Statistics on ACA marketplace enrollments in Maine show those who could potentially lose their insurance are disproportionately concentrated in rural towns that also have a high proportion of self-employed individuals. The program is most heavily used in logging or fishing communities like Greenville Junction, Pemaquid, North Haven, Vinalhaven and Round Pond (where more than a fifth of all residents are insured via Obamacare) or Beals, Stratton, Brooklin, Sedgwick, Chebeague Island and Stonington (where 1 in 6 is insured through the ACA).

Most larger towns and cities had an Obamacare-insured rate of only 3 percent to 5 percent, including Bangor, Lewiston, Auburn, Augusta, Waterville, Westbrook and Biddeford. Portland’s rate is 9.3 percent.


Maine hospitals and clinics are already under stress for a variety of reasons. Maine is the most elderly state in the nation, and older people typically require more frequent and expensive care. Gov. Paul LePage declined to expand Medicaid eligibility under the ACA, which would have greatly reduced the number of uninsured patients they treat.


The poor state of the economy – especially in the so-called “rim counties” of western, northern and far eastern Maine – means there are fewer workers with employer-sponsored health insurance. This is happening at the same time many surgical services are being concentrated at larger hospitals, reducing inpatient use and revenues.

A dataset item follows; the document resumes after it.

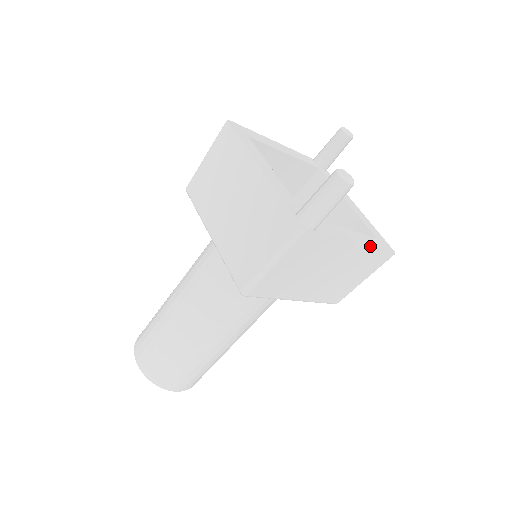
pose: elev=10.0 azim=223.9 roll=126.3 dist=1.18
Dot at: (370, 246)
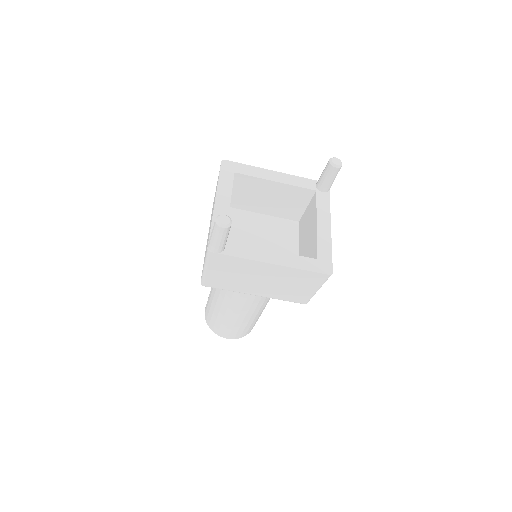
Dot at: (292, 266)
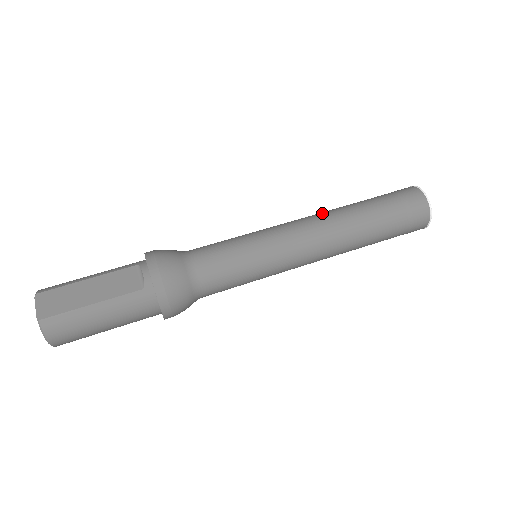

“As mills close and large employers leave, one of the things they take with them is commercial insurance coverage for the local population,” says Austin of the Maine Hospital Association. “What’s left is Medicare, Medicaid and the uninsured, and it’s very difficult to survive with that payer mix.”

“Where is the sense of outrage? We are losing hundreds of people to opioids. It’s infuriating,” says Gordon Smith, executive vice president of the Maine Medical Association.

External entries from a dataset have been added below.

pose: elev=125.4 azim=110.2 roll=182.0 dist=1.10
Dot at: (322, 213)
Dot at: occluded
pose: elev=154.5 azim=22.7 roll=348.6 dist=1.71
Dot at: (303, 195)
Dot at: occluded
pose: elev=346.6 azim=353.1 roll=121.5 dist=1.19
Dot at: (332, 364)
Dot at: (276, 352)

Gordon Smith, executive vice president of the Maine Medical Association. Derek Davis/Staff Photo

Gordon Smith, executive vice president of the Maine Medical Association, which represents the state’s physicians, says for these reasons a repeal of the ACA without a comparable replacement would be “as devastating to Maine as any other single state.” And he’s not optimistic about the outcome in Washington, D.C., under Trump’s nominee for Health and Human Services secretary, Tom Price, a longstanding critic of Obamacare.

“Nobody thinks Secretary Price and others are going to have a system that’s highly dependent on public sources (of funding). They’re talking high-risk pools and health savings accounts,” he says. “People will have ‘universal access’ to health insurance, but they’ve always had that, if they could pay for it.”


Andrew Coburn, a nationally recognized expert on rural health at the University of Southern Maine, agrees the road ahead will likely be difficult for Maine hospitals. “If you take what has been proposed before on the Republican side, you have to assume that replacement plans offered will be less generous, with fewer subsidies, higher deductibles and more co-insurance,” he says. “The impact on hospitals will be more and more, these out-of-pocket costs will have to be borne by the hospitals as bad debt or charity care.”


The Maine Hospital Association, the Maine Medical Association and MaineHealth all say they have been closely engaging Maine’s four-person congressional delegation, imploring them to ensure that if the ACA is repealed it is replaced with something that provides comparable insurance to the 80,000 Mainers currently covered.

Maine’s U.S. senators split on a vote Jan. 12 that cleared the way for the ACA to be repealed with a simple majority rather than a filibuster-proof one, which would have potentially allowed the Senate’s minority Democrats to block the effort. Sen. Collins voted for the measure, independent Sen. Angus King against.

The text of Collins’ replacement bill – to be introduced Monday by her Republican colleague Bill Cassidy of Louisiana – hasn’t been released but it is modeled on the 2015 Patient Freedom Act, which allowed states to either keep using the ACA or to instead divert their federal subsidies to fund their own state exchange programs or to residents’ health savings accounts. Her office did not respond to an interview request.